Os agentes financeiros, considerados "bancos de varejo", que financiam a compra e venda de automóvel não respondem pelos vícios do produto, subsistindo o contrato de financiamento mesmo após a resolução do contrato de compra e venda, exceto no caso dos bancos integrantes do grupo econômico da montadora. Assim decidiu a 3ª turma do STJ, ao dar provimento a recurso de um banco.
Relatam os autos que o comprador adquiriu, em setembro de 2014, um veículo zero quilômetro por meio de financiamento bancário fornecido pela instituição financeira. O veículo, contudo, apresentou vício na coluna da porta do motorista, vício que não foi sanado a contento pela concessionária, levando o consumidor a pleitear judicialmente, em fevereiro de 2015, a restituição das quantias pagas.
O pedido foi julgado procedente em primeiro grau, tendo-se condenado a concessionária e a montadora a restituírem os valores pagos diretamente pelo consumidor a título de entrada, além de condenar o agente financeiro à obrigação de restituir as parcelas do financiamento até então quitadas.
No que tange à restituição das parcelas pagas, o Tribunal de origem entendeu que o contrato de financiamento era coligado ao de compra e venda, de modo que o vício do produto conduziria à resolução de ambos os contratos.
Nas razões do apelo, a instituição financeira argumentou que não houve vício no contrato de financiamento, razão pela qual não seria cabível a condenação à restituição das parcelas pagas.
Contrato resolvido
Ao analisar o caso, o relator, ministro Paulo de Tarso Sanseverino, ressaltou que a jurisprudência da Corte se encontra pacificada no sentido da ausência de responsabilidade da instituição financeira que atua como mero “banco de varejo” por vício do veículo financiado.
No caso dos autos, para o ministro, embora não se tratasse de "banco da montadora", mas "banco de varejo", o Tribunal de origem resolveu o contrato de financiamento, determinando a restituição das parcelas pagas, estando, portanto, o acórdão em dissonância com o entendimento da Corte.
Assim, votou no sentido de dar provimento ao recurso especial para julgar improcedente o pedido deduzido contra o banco.

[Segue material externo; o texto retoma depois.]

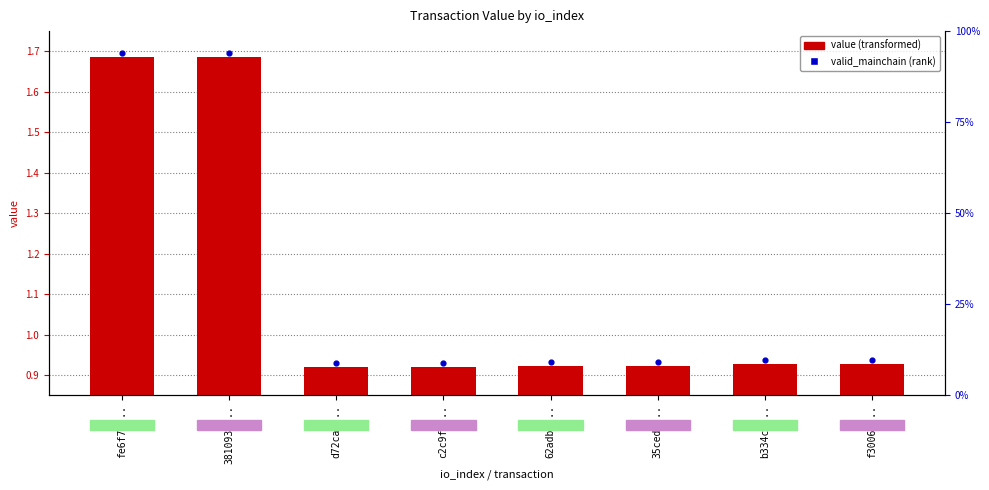

Is the value of value at b334c0... greater than the value of valid_mainchain at 3810932...?

No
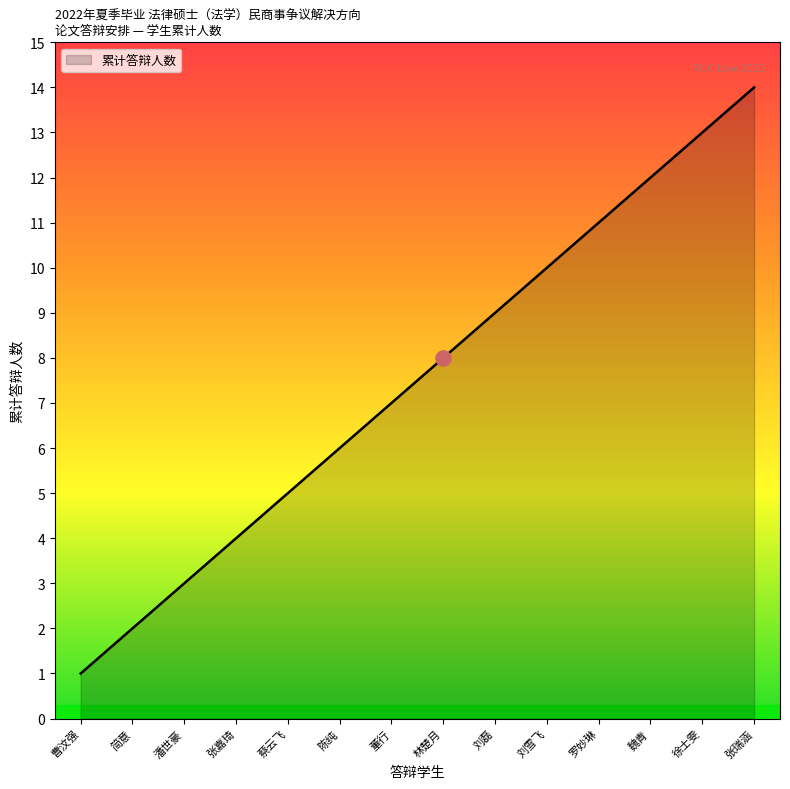

What is the change in value from 罗妙琳 to 徐士雯?

+2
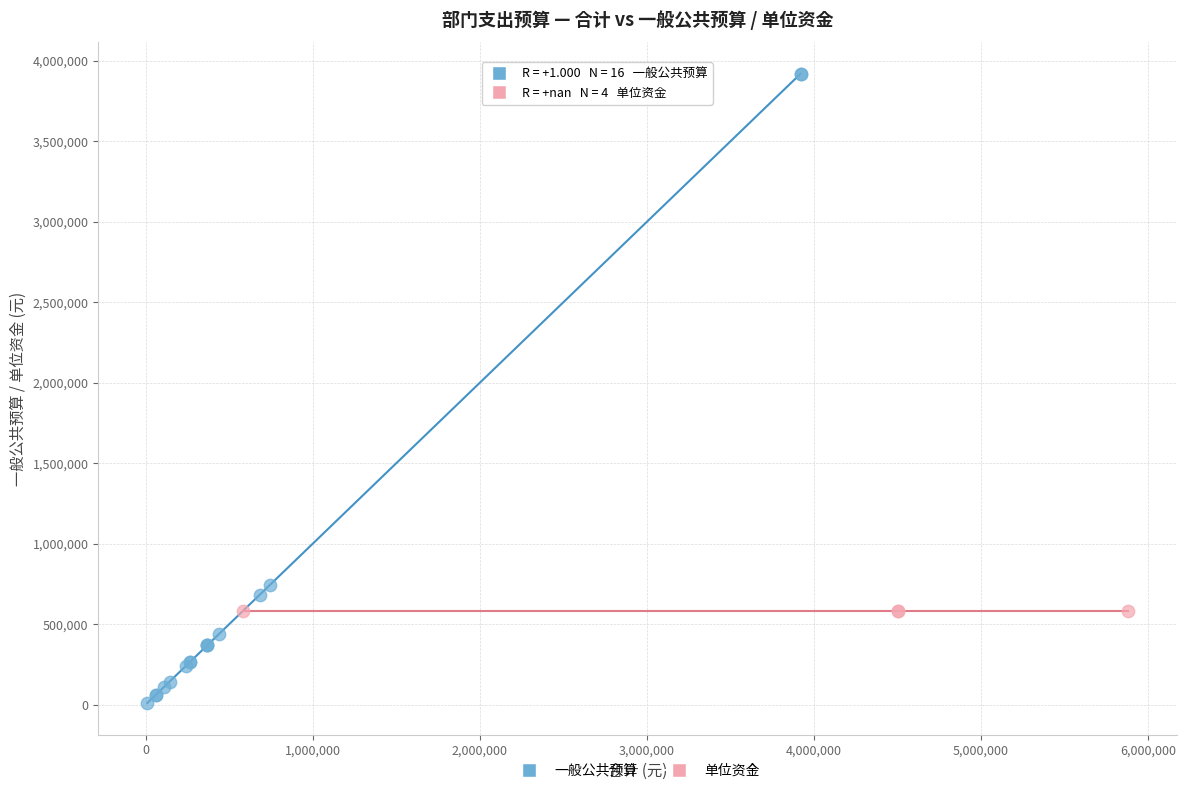

Which series reaches the minimum Y coordinate?

一般公共预算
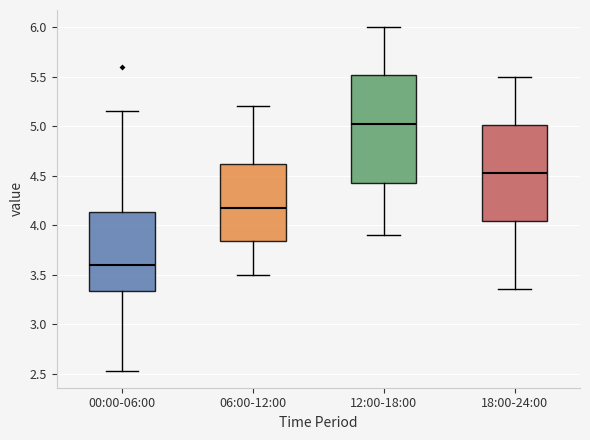

Where is the lower edge of the box for 12:00-18:00 on the y-axis? The values are not printed on the chart, so give them approximately, as read against the axis.

4.45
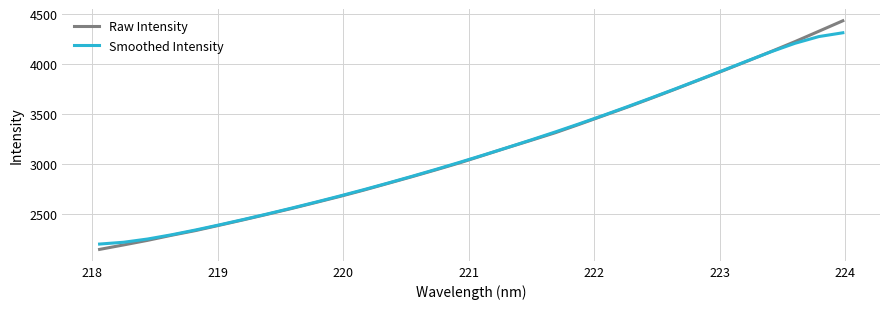

Does the chart have visible grid lines?

Yes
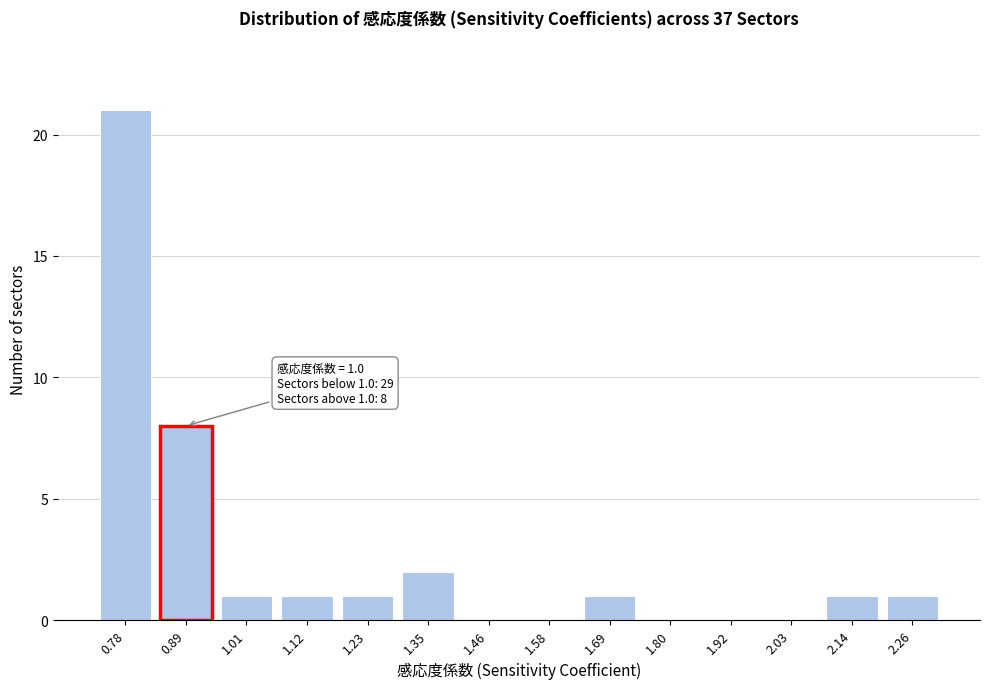

Reading left to right, transcribe all the data shown in this chart.

0.78=21	0.89=8	1.01=1	1.12=1	1.23=1	1.35=2	1.46=0	1.58=0	1.69=1	1.80=0	1.92=0	2.03=0	2.14=1	2.26=1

Em voto-vista, ministra Nancy Andrighi divergiu do relator. Para Nancy, há uma evidente dependência recíproca entre os contratos de compra e venda do veículo e de financiamento. “Sem o contrato de compra e venda, o contrato de financiamento perde sua própria razão de ser, desequilibrando os interesses inicialmente desenhados no conjunto da operação econômica”, disse.
Diante disso, não se justifica, para a ministra, a manutenção do contrato de financiamento uma vez resolvido o contrato de compra e venda.
Os ministros Ricardo Villas Bôas Cueva e Marco Aurélio Belizze seguiram o relator. Nancy Andrighi e Moura Ribeiro ficaram vencidos.
O advogado do escritório Reis Advogados, Rodrigo Pereira Cuano, ao comentar o caso, explica que instituições financeiras que atuam como “bancos de varejo” não respondem por esse tipo de vício.
“Trata-se de importante decisão, que traz segurança ao mercado financeiro e de crédito, por reconhecer que a responsabilidade solidária entre a instituição financeira e a concessionária de automóveis somente se perfaz quando existe vinculação entre ambas, isto é, na hipótese na qual a instituição financeira atua como ‘banco da montadora’, integrando a cadeia de consumo e, portanto, sendo responsável pelo defeito no produto.”